>>
>Thank you for a well-stated and presented synopsis of the current state of things. Much better than "RVs are lousy". <g>
><
>
>My well-stated synopsis nothwithstanding, RV's are lousy...< vbg >....It's just that now, you have some basis for why they are lousy...< vvbg >...
>
>< JVP >
John.
*chuckle*
Well, I can see you are entirely unrepentant. <g>
With the whole notion of 'statelessness' RVs don't make a whole lot of sense anyway, notwithstanding the times you have a hard-wire connection. Also, with ADO being able to pass around a universally understood data format (VFP being the ugly stepsister <g>) I think that MSFT just about has it right.
That's also why I am intrigued with Queued data.
As far as the RV v SR/SPT
speed issue, well, I think both you and JR (and others too) all have great points.
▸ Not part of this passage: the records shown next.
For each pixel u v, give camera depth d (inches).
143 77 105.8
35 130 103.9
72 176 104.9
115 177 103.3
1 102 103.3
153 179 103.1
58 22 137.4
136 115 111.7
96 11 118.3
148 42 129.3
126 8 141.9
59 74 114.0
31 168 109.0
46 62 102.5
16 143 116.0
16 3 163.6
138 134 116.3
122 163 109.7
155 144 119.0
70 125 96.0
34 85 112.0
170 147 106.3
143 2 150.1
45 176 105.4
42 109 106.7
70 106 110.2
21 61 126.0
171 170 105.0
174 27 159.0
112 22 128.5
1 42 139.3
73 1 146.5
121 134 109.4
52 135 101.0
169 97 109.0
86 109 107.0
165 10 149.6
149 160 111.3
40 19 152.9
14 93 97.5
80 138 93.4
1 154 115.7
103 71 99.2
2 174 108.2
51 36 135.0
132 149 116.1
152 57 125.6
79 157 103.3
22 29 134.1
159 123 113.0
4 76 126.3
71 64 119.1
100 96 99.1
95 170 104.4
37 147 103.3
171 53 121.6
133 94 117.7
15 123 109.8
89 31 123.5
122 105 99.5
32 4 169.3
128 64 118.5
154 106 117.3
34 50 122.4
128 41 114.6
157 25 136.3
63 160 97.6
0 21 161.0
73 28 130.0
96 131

It's a matter of the larger issues IMO that drive the path one should choose.
I am at the point where I always design my data to eventually migrate to SQL. Quite frankly, if I was going to deal with terabytes I'd most likely ditch SQL for DB2 or Oracle on UNIX. Unix is
so much more stable than W2K right now; again, notwithstanding the tremendous advances MSFT has made with it. Most folks who have a background in PC development don't have a clue here. Some businesses, if the O/S they are running or the computer they are running the O/S on, should they fail more than once
at all yank the offending O/S or computer. Downtime, crashes or reboots are simply unheard of.
Best,
DD
A man is no fool who gives up that which he cannot keep for that which he cannot lose.
Everything I don't understand must be easy!
The difficulty of any task is measured by the capacity of the agent performing the work.